2003 Seattle Annual Meeting (November 2–5, 2003)

Paper No. 1
Presentation Time: 1:30 PM


WERNER, A.1, ROOF, S.R.2, KATHAN, K.M.1, PRATT, E.M.1, BRIGHAM-GRETTE, J.3, POWELL, R.D.4 and RETELLE, M.J.5, (1)Earth and Environment, Mount Holyoke College, Clapp Lab, South Hadley, MA 01075, (2)School of Natural Science, Hampshire College, Amherst, MA 01002-5001, (3)Geosciences, Univ of Massachusetts, Amherst, MA 01003, (4)Geology, Northern Illinois Univ, DeKalb, IL 60115, (5)Geology, Bates College, Lewiston, ME, awerner@mtholyoke.edu

The Svalbard archipelago (between 74° and 81° N latitude) in the north Atlantic lies at the northern end of the warm Gulf Stream current and therefore is sensitive to subtle climate and oceanographic changes.
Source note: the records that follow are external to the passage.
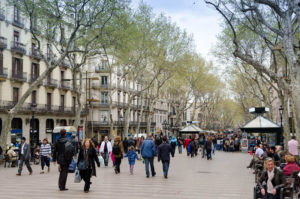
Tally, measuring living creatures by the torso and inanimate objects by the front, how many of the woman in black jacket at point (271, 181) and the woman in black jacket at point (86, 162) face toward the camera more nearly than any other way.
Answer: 2

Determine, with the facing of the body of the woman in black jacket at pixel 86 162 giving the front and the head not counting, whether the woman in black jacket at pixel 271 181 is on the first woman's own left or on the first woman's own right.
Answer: on the first woman's own left

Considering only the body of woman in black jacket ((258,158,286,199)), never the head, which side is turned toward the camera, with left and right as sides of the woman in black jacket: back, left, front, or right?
front

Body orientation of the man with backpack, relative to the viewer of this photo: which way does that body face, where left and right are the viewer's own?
facing away from the viewer and to the left of the viewer

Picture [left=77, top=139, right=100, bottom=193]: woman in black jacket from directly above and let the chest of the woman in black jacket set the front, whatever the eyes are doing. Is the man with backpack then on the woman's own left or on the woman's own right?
on the woman's own right

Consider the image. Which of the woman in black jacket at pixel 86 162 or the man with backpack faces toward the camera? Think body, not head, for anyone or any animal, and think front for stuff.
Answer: the woman in black jacket

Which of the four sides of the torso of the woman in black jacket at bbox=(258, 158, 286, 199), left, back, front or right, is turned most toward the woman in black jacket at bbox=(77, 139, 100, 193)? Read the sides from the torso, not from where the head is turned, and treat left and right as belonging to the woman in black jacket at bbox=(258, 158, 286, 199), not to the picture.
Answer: right

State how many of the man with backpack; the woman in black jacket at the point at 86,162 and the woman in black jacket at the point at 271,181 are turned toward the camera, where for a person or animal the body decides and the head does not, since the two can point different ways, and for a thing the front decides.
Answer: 2

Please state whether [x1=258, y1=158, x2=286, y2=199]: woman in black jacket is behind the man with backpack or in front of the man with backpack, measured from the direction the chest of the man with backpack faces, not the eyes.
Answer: behind

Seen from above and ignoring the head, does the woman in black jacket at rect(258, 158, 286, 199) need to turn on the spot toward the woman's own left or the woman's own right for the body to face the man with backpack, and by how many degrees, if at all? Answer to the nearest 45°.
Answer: approximately 90° to the woman's own right

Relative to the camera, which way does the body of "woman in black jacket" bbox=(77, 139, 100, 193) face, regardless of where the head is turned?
toward the camera
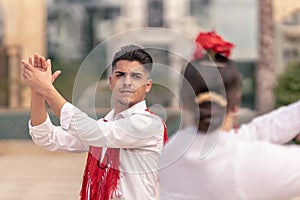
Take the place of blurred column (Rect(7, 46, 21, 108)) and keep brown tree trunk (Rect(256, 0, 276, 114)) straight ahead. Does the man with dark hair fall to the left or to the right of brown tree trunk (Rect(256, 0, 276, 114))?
right

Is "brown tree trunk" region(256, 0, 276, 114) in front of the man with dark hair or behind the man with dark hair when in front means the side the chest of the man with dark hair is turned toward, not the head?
behind

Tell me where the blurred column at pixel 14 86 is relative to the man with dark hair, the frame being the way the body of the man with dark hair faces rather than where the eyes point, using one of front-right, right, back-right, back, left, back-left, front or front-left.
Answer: back-right

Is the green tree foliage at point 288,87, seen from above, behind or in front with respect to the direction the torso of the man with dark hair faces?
behind
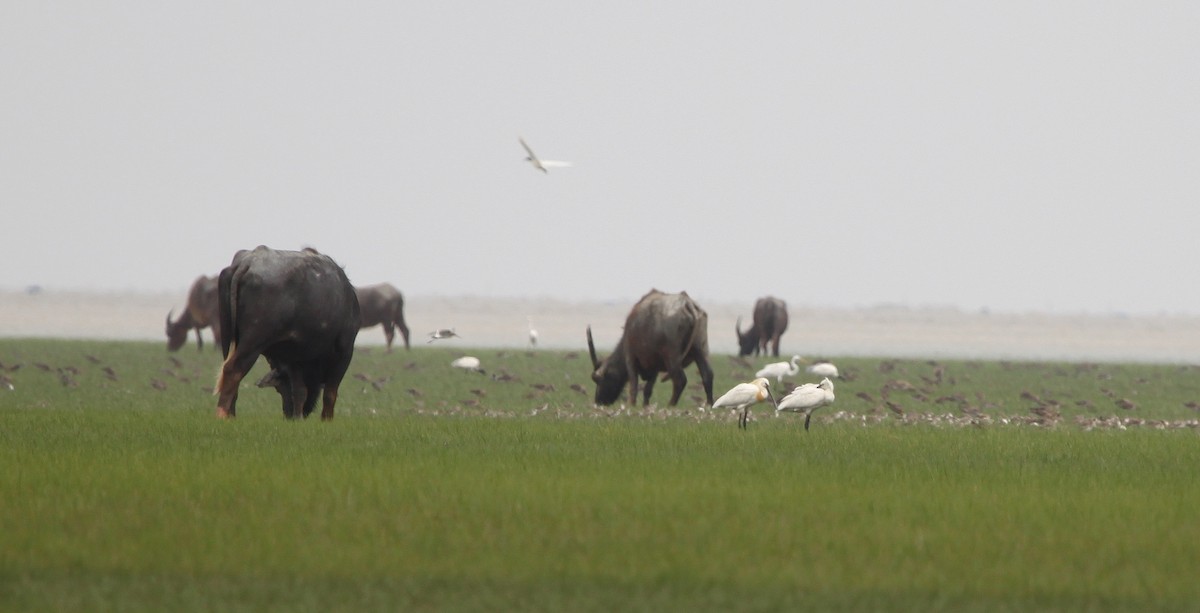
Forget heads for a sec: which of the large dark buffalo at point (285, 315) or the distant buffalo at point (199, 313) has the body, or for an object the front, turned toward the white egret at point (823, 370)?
the large dark buffalo

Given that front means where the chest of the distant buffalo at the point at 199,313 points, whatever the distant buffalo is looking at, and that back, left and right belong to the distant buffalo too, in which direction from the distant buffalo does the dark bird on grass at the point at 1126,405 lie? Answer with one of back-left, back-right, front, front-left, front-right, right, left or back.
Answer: back-left

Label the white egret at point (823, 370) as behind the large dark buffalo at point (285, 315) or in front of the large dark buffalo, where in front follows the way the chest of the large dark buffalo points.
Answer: in front

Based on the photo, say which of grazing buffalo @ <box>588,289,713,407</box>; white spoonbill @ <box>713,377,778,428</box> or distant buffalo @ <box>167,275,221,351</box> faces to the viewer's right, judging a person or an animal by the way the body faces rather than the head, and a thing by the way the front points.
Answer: the white spoonbill

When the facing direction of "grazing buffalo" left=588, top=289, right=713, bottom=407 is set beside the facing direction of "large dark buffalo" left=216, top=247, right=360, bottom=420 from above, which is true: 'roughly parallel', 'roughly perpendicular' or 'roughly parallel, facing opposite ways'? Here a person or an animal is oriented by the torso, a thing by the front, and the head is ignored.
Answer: roughly perpendicular

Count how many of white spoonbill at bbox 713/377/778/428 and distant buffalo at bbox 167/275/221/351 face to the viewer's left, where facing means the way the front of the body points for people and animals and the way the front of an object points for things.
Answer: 1

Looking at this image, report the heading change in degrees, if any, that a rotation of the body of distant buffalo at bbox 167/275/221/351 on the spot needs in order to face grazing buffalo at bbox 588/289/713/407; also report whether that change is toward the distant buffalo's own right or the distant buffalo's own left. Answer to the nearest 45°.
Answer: approximately 90° to the distant buffalo's own left

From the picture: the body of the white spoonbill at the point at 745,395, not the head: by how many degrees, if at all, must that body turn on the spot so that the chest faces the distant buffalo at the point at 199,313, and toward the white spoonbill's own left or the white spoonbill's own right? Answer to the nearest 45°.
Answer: approximately 135° to the white spoonbill's own left

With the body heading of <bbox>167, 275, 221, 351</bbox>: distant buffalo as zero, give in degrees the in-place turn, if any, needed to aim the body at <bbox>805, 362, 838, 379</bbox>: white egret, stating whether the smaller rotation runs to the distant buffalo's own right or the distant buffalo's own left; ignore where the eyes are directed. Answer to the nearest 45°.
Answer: approximately 135° to the distant buffalo's own left

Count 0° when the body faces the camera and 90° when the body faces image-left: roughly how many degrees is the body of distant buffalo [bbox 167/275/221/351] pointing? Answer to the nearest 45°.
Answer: approximately 90°

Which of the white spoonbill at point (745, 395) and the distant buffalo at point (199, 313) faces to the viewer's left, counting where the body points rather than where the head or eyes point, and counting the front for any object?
the distant buffalo

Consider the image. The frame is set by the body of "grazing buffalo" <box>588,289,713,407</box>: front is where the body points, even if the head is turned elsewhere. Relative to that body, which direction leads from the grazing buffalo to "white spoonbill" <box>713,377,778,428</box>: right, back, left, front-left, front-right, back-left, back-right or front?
back-left

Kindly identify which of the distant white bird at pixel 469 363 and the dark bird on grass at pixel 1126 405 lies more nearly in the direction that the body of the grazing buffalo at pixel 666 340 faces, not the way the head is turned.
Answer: the distant white bird

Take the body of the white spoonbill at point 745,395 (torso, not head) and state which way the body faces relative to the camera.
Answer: to the viewer's right

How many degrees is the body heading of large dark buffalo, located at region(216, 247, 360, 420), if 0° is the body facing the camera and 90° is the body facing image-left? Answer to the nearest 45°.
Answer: approximately 225°

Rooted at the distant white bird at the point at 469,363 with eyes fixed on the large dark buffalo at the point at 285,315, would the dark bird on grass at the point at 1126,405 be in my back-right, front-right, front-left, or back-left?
front-left

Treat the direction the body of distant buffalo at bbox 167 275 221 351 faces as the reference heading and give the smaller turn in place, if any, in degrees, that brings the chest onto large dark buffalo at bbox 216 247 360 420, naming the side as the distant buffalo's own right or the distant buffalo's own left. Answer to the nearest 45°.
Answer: approximately 90° to the distant buffalo's own left
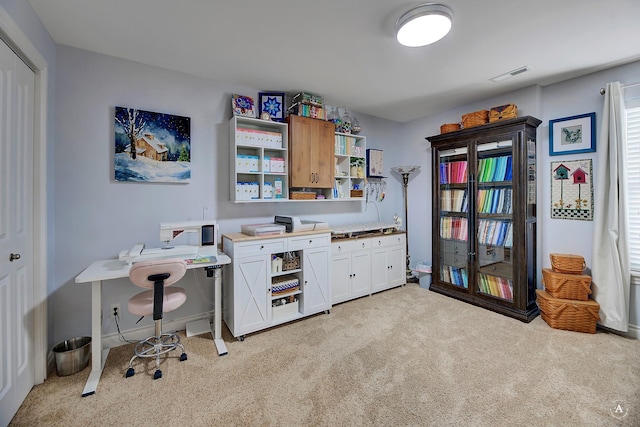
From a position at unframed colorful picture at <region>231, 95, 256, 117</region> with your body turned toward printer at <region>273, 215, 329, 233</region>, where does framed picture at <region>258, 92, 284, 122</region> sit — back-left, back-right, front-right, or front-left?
front-left

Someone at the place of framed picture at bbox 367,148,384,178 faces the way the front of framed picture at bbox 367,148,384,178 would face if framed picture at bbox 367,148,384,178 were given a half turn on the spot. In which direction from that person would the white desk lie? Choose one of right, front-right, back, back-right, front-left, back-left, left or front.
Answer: left

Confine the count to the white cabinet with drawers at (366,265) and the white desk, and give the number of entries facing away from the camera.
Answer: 0

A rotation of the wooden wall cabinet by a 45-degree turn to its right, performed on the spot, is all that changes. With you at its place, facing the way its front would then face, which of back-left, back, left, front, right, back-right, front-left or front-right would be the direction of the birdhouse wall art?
left

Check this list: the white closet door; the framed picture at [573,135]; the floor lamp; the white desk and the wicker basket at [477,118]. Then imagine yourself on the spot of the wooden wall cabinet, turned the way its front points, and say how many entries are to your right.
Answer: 2

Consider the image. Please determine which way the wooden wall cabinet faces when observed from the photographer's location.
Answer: facing the viewer and to the right of the viewer

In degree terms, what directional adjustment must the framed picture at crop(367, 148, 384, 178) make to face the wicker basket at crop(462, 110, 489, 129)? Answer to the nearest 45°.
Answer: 0° — it already faces it

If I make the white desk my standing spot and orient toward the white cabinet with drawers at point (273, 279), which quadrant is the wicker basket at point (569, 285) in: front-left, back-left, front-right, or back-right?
front-right

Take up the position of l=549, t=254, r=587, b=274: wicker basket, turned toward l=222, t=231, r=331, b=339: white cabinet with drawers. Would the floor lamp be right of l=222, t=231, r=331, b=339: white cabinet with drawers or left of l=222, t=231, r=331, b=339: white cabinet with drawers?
right

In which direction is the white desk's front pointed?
toward the camera

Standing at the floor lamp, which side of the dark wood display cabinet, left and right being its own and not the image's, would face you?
right

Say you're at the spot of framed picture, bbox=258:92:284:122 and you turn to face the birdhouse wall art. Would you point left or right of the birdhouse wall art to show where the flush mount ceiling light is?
right

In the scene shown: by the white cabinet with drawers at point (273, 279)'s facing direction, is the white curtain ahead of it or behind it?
ahead

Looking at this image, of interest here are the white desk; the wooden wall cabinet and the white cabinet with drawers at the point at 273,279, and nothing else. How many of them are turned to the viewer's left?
0

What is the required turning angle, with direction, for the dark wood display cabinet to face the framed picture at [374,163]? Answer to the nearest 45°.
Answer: approximately 45° to its right

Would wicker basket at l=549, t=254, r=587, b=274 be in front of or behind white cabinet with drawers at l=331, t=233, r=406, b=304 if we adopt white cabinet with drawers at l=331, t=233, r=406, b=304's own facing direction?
in front

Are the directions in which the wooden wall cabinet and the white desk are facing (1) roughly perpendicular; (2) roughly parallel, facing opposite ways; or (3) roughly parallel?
roughly parallel

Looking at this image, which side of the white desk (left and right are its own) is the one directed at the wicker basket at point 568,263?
left

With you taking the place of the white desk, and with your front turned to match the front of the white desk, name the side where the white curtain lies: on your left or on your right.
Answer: on your left

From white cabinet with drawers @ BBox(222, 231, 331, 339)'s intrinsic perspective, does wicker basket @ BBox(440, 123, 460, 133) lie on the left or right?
on its left

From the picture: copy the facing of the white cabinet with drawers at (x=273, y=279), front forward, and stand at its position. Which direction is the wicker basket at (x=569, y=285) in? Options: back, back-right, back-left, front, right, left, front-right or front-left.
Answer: front-left

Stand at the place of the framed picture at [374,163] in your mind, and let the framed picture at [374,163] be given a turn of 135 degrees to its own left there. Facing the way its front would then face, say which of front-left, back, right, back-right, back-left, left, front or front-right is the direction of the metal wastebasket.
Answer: back-left

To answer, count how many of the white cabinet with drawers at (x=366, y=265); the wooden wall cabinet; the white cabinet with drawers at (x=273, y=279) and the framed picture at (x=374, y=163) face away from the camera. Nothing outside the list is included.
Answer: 0
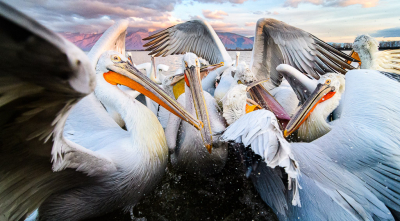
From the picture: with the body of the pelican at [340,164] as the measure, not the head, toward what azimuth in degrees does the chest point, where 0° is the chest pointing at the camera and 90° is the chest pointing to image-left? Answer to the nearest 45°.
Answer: approximately 135°

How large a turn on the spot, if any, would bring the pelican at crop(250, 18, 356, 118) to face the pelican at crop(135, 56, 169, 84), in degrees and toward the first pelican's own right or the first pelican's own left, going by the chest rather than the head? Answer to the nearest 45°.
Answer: approximately 90° to the first pelican's own right

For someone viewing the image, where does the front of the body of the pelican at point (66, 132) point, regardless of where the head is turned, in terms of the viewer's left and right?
facing to the right of the viewer

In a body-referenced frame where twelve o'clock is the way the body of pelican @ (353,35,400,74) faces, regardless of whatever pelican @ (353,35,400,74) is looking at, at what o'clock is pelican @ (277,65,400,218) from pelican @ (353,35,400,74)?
pelican @ (277,65,400,218) is roughly at 9 o'clock from pelican @ (353,35,400,74).

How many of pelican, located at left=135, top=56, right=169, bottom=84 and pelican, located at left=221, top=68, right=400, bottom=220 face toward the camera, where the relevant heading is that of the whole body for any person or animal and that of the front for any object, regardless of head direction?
1

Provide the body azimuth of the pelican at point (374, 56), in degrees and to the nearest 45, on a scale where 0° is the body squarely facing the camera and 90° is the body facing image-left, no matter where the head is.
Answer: approximately 90°

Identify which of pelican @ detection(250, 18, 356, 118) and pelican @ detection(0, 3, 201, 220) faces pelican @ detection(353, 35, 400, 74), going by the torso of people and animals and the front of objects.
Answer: pelican @ detection(0, 3, 201, 220)
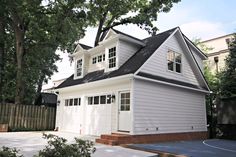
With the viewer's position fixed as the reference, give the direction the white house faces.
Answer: facing the viewer and to the left of the viewer

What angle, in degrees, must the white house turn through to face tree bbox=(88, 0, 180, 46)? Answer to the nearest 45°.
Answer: approximately 135° to its right

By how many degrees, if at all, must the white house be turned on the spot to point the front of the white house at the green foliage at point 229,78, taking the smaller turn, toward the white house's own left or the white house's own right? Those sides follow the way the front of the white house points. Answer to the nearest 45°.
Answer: approximately 180°

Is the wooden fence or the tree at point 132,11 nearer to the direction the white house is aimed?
the wooden fence

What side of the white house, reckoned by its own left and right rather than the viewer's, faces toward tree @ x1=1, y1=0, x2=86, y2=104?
right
On Svalbard, the 20th century has been associated with profound reductions in sea ice and the retreat of glaciers in association with measured warming. Proxy records of Holocene climate indicate that Svalbard experienced even greater climatic fluctuations during the late Holocene culminating with the Little Ice Age at the end of the 19th century. As part of a three year Research Experiences for Undergraduates (REU) project, we have initiated a monitoring and modern process study of a glacier-fed lake system located in Linné Valley on the west coast of Spitsbergen. The Linné Glacier and several small cirque glaciers exist in the headwaters of the Linné Valley and contribute meltwater to Lake Linné located 5 km down-valley. Prominent moraines fronting these glaciers testify to late Holocene glacier advances and well-laminated cores recovered from Lake Linné further document past glacier fluctuations. We are studying the modern climatological, glaciological, hydrological, and sedimentological processes operating in the Linné Valley, in order to better interpret existing and future multi-proxy sediment cores obtained from Lake Linné. Over the next four years we will continue to monitor the local climate and the glacial, fluvial, and lacustrine systems. The local climate is being documented by a network of automated weather stations. Glacier mass balance (and ablation rate) is being studied using ablation stakes, and the meltwater stream will be routinely measured and sampled. Eight moorings (sediment traps and logging thermisters) have been deployed at varying distances from the inflow stream (and depths) to document the amount (and nature) of sediment deposition in the basin and to monitor the seasonal changes in the lake’s water mass. Our ultimate objective is to provide a more accurate means for calibrating the paleoclimatic signal in the lake sediments.